Setiap bab merupakan kumpulan dari gagasan dan pemikiran tertulis yang pernah disampaikan pada pertemuan ilmiah dan dimuat di berbagai media massa yang terbit di Jakarta, seperti Kompas, Media Indonesia, Suara Pembaruan. Kontan, Satu Harapan dan Sinar Harapan. Kumpulan pikiran dan gagasan tertulis ini mempunyai makna dan komitmen untuk perwujudan ketahanan pangan yang mandiri dan berdaulat.
Ia merupakan sebuah persoalan yang belum terwujud di Indonesia sehingga menjadi sebuah tantangan menarik yang mesti didekati secara komprehensif.
Di mulai dari penyediaan sarana dan prasarana pertanian hingga keberpihakan pemerintah kepada pahlawan ketahanan pangan. Yaitu produsen pangan, kaum tani yang jumlahnya kurang lebih 60 – 70 persen dari total penduduk Indonesia.
Buku ini hendak mengkritisi kecenderungan politisasi pangan seraya memberikan beberapa pandangan alternatif yang realistis terhadap bagaimana seharusnya perwujudan dan pengelolaan ketahanan pangan di masa datang untuk Indonesia berdaulat pangan.
Mengelola ketahanan pangan erat kaitannya dengan upaya meningkatkan kesejahteraan petani.
Sayangnya, sektor pertanian, khususnya subsektor tanaman pangan (padi), sudah sedemikian lama hanya diposisikan untuk penjaga gawang sektor-sektor ekonomi lainya seperti industri dan jasa.
Perhatian pemerintah terhadap peningkatan kesejahteraan petani kian berkurang. Untuk menyebut sebuah contoh, kebijakan pemerintah tentang harga gabah dan beras belum menyentuh penguatan kesejahteraan petani.
Sebaliknya, harga gabah sengaja ditekan untuk membuka kran impor baras. Di sini, beras menjadi komoditas politik yang selalu membuka ruang untuk pemain impor.

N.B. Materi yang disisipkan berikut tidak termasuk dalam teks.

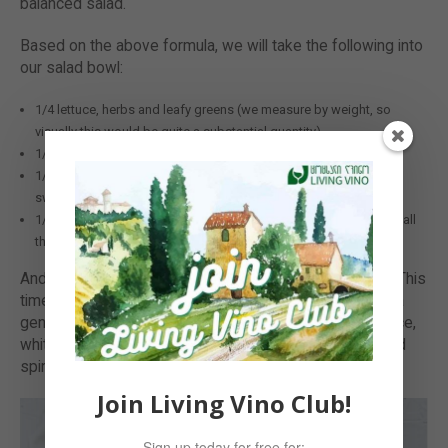
balanced salad.
Based on the above formula, we will take the following into
our salad bowl:
1/4 lettuce, herbs and leafy greens (we measure by weight, so
visually this would be quite a substantial quantity)
1/4 protein & fibre: we will add beans and tofu
1/4 starches and slow-burning carbs: grilled carrots, chunks of
sweet potato and sliced courgette
1/4 grains: we’ve used gluten-free quinoa to feel light, yet to get all
the needed nutrients
And you finish off by choosing your favourite dressing. This
time we wanted to go a bit Asian with it, so we poured a
generous amount of miso dressing made with soy sauce,
white miso, extra virgin olive oil and seaweeds (kelp and
spirulina).
Join Living Vino Club!
Sign up today for free for: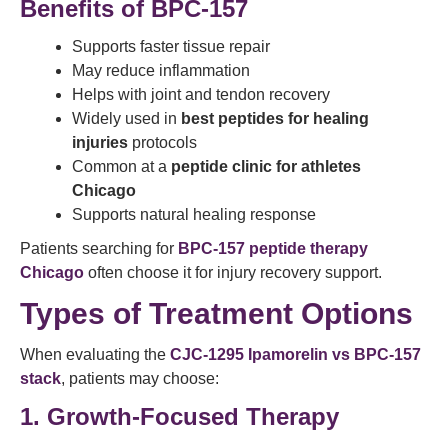
Benefits of BPC-157
Supports faster tissue repair
May reduce inflammation
Helps with joint and tendon recovery
Widely used in
best peptides for healing
injuries
protocols
Common at a
peptide clinic for athletes
Chicago
Supports natural healing response
Patients searching for
BPC-157 peptide therapy
Chicago
often choose it for injury recovery support.
Types of Treatment Options
When evaluating the
CJC-1295 Ipamorelin vs BPC-157
stack
, patients may choose:
1. Growth-Focused Therapy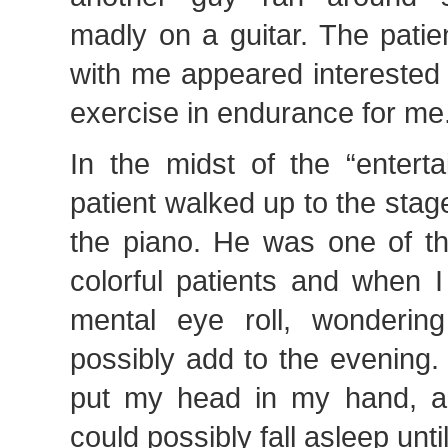
madly on a guitar. The patie
with me appeared interested
exercise in endurance for me
In the midst of the “entert
patient walked up to the sta
the piano. He was one of th
colorful patients and when 
mental eye roll, wonderin
possibly add to the evening.
put my head in my hand, a
could possibly fall asleep until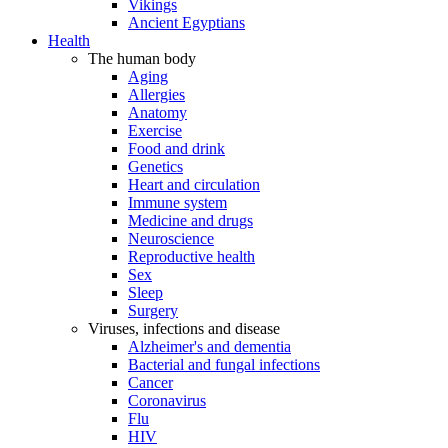
Vikings
Ancient Egyptians
Health
The human body
Aging
Allergies
Anatomy
Exercise
Food and drink
Genetics
Heart and circulation
Immune system
Medicine and drugs
Neuroscience
Reproductive health
Sex
Sleep
Surgery
Viruses, infections and disease
Alzheimer's and dementia
Bacterial and fungal infections
Cancer
Coronavirus
Flu
HIV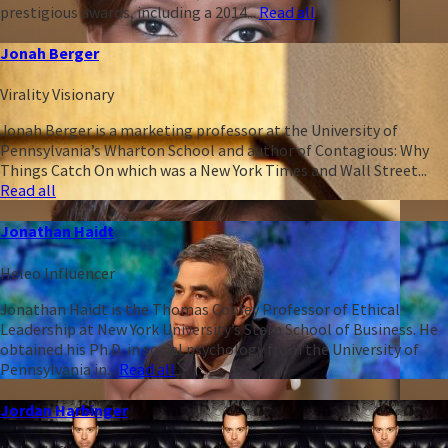
prestigious awards, including a 2014...
Read all
Jonah Berger
Virality Visionary
Jonah Berger is a marketing professor at the University of
Pennsylvania’s Wharton School and author of Contagious: Why
Things Catch On which was a New York Times and Wall Street...
Read all
Jonathan Haidt
Heleo Influencer
Jonathan Haidt is the Thomas Cooley Professor of Ethical
Leadership at New York University’s Stern School of Business. He
obtained his Ph.D. in social psychology from the University of
Pennsylvania in...
Read all
Jordan Harbinger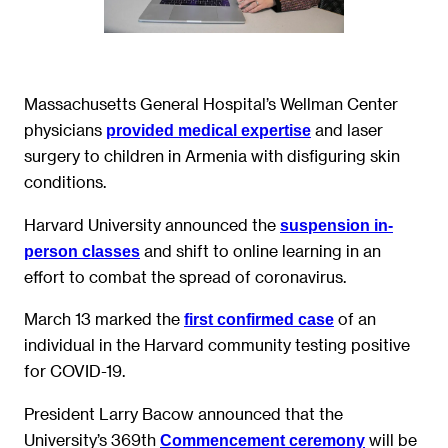
Massachusetts General Hospital’s Wellman Center
physicians
and laser
provided medical expertise
surgery to children in Armenia with disfiguring skin
conditions.
Harvard University announced the
suspension in-
and shift to online learning in an
person classes
effort to combat the spread of coronavirus.
March 13 marked the
of an
first confirmed case
individual in the Harvard community testing positive
for COVID-19.
President Larry Bacow announced that the
University’s 369th
will be
Commencement ceremony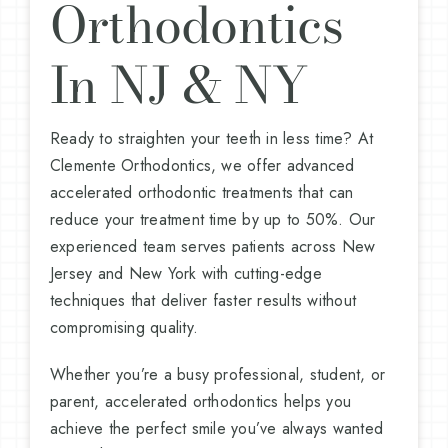
Orthodontics
In NJ & NY
Ready to straighten your teeth in less time? At
Clemente Orthodontics, we offer advanced
accelerated orthodontic treatments that can
reduce your treatment time by up to 50%. Our
experienced team serves patients across New
Jersey and New York with cutting-edge
techniques that deliver faster results without
compromising quality.
Whether you’re a busy professional, student, or
parent, accelerated orthodontics helps you
achieve the perfect smile you’ve always wanted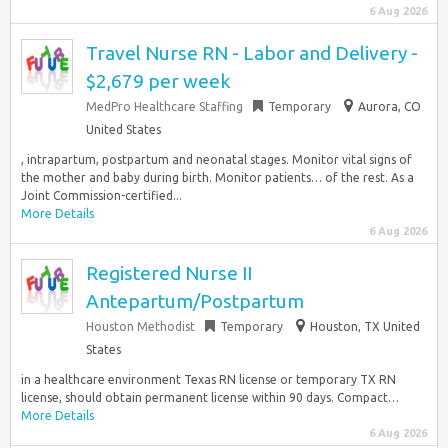
6 Aug 2026
Travel Nurse RN - Labor and Delivery -
$2,679 per week
MedPro Healthcare Staffing
Temporary
Aurora, CO
United States
, intrapartum, postpartum and neonatal stages. Monitor vital signs of
the mother and baby during birth. Monitor patients… of the rest. As a
Joint Commission-certified...
More Details
6 Aug 2026
Registered Nurse II
Antepartum/Postpartum
Houston Methodist
Temporary
Houston, TX United
States
in a healthcare environment Texas RN license or temporary TX RN
license, should obtain permanent license within 90 days. Compact…
More Details
6 Aug 2026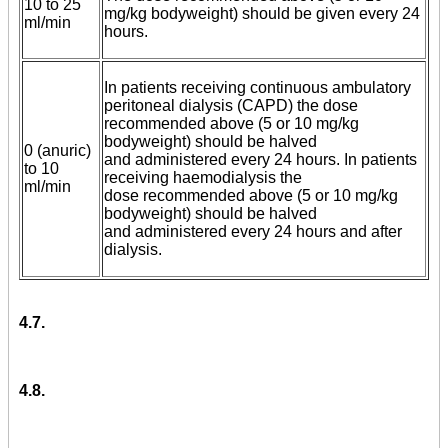
10 to 25
mg/kg bodyweight) should be given every 24
ml/min
hours.
In patients receiving continuous ambulatory
peritoneal dialysis (CAPD) the dose
recommended above (5 or 10 mg/kg
bodyweight) should be halved
0 (anuric)
and administered every 24 hours. In patients
to 10
receiving haemodialysis the
ml/min
dose recommended above (5 or 10 mg/kg
bodyweight) should be halved
and administered every 24 hours and after
dialysis.
4.7.
4.8.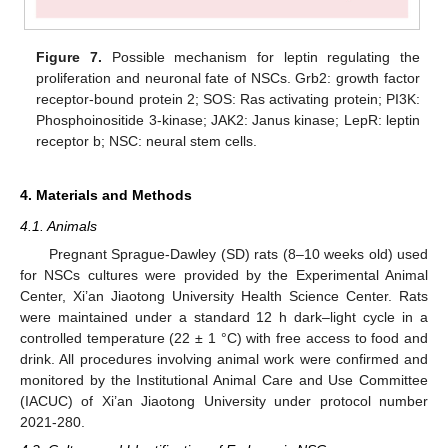
Figure 7.
Possible mechanism for leptin regulating the
proliferation and neuronal fate of NSCs. Grb2: growth factor
receptor-bound protein 2; SOS: Ras activating protein; PI3K:
Phosphoinositide 3-kinase; JAK2: Janus kinase; LepR: leptin
receptor b; NSC: neural stem cells.
4. Materials and Methods
4.1. Animals
Pregnant Sprague-Dawley (SD) rats (8–10 weeks old) used
for NSCs cultures were provided by the Experimental Animal
Center, Xi’an Jiaotong University Health Science Center. Rats
were maintained under a standard 12 h dark–light cycle in a
controlled temperature (22 ± 1 °C) with free access to food and
drink. All procedures involving animal work were confirmed and
monitored by the Institutional Animal Care and Use Committee
(IACUC) of Xi’an Jiaotong University under protocol number
2021-280.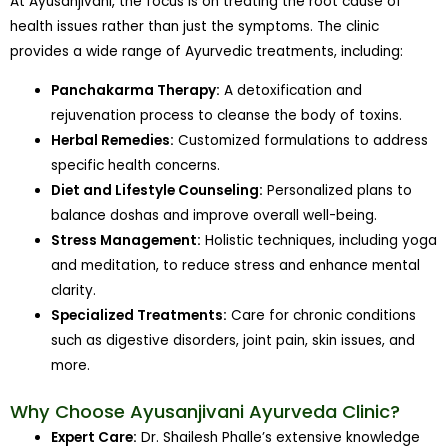
At Ayusanjivani, the focus is on treating the root cause of
health issues rather than just the symptoms. The clinic
provides a wide range of Ayurvedic treatments, including:
Panchakarma Therapy:
A detoxification and
rejuvenation process to cleanse the body of toxins.
Herbal Remedies:
Customized formulations to address
specific health concerns.
Diet and Lifestyle Counseling:
Personalized plans to
balance doshas and improve overall well-being.
Stress Management:
Holistic techniques, including yoga
and meditation, to reduce stress and enhance mental
clarity.
Specialized Treatments:
Care for chronic conditions
such as digestive disorders, joint pain, skin issues, and
more.
Why Choose Ayusanjivani Ayurveda Clinic?
Expert Care:
Dr. Shailesh Phalle’s extensive knowledge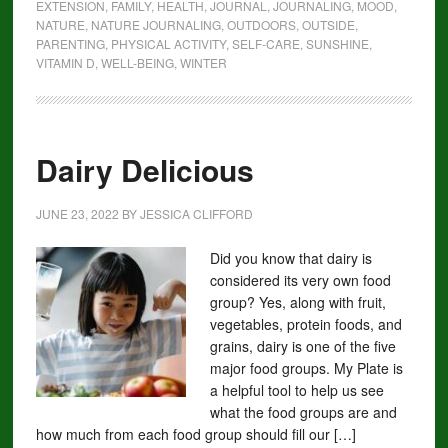
EXTENSION
,
FAMILY
,
HEALTH
,
JOURNAL
,
JOURNALING
,
MOOD
,
NATURE
,
NATURE JOURNALING
,
OUTDOORS
,
OUTSIDE
,
PARENTING
,
PHYSICAL ACTIVITY
,
SELF-CARE
,
SUNSHINE
,
VITAMIN D
,
WELL-BEING
,
WINTER
Dairy Delicious
JUNE 23, 2022
BY
JESSICA CLIFFORD
Did you know that dairy is
considered its very own food
group? Yes, along with fruit,
vegetables, protein foods, and
grains, dairy is one of the five
major food groups. My Plate is
a helpful tool to help us see
what the food groups are and
how much from each food group should fill our […]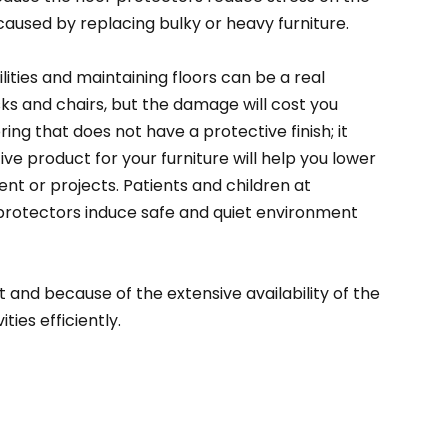
e caused by replacing bulky or heavy furniture.
lities and maintaining floors can be a real
esks and chairs, but the damage will cost you
ng that does not have a protective finish; it
tive product for your furniture will help you lower
t or projects. Patients and children at
 protectors induce safe and quiet environment
and because of the extensive availability of the
ties efficiently.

Kebijakan pemerintah mengimpor beras ibarat buah simalakama. Jika impor beras diterapkan, kalangan yang kontra kebijakan menuding pemerintah tidak pro petani karena petani dirugikan dan program diversifikasi konsumsi pangan menjadi mandul.
Konsumsi pangan nonberas berbasis sumber daya lokal stagnan namun di sisi lain konsumsi terigu kian meningkat dan memuai.
Namun, jika impor beras tidak dilakukan, konsumen akan menjerit karena harga beras melambung tinggi dan angka kemiskinan jadi memuai.
Menurut Bank Dunia (2016), hampir separuh penduduk Indonesia saat ini dalam kondisi miskin dan rentan menjadi miskin. Mereka yang kekurangan gizi meningkat drastis di tengah pandemi Covid-19 ini.
Dengan pendekatan analisis kritis, penulis – yang pernah dipercayai KPU Pusat sebagai anggota Tim Perumus Pertanyaan Debat Calon Presiden RI (2014) – di bidang Pangan, membuka sebagian persoalan ketahanan pangan di negeri agraris ini seraya memberikan problem solving.
Buku ini layak dibaca oleh dosen, peneliti, mahasiswa, masyarakat luas peminat kedaulatan pangan dan para pengambil kebijakan di bidang ketahanan pangan.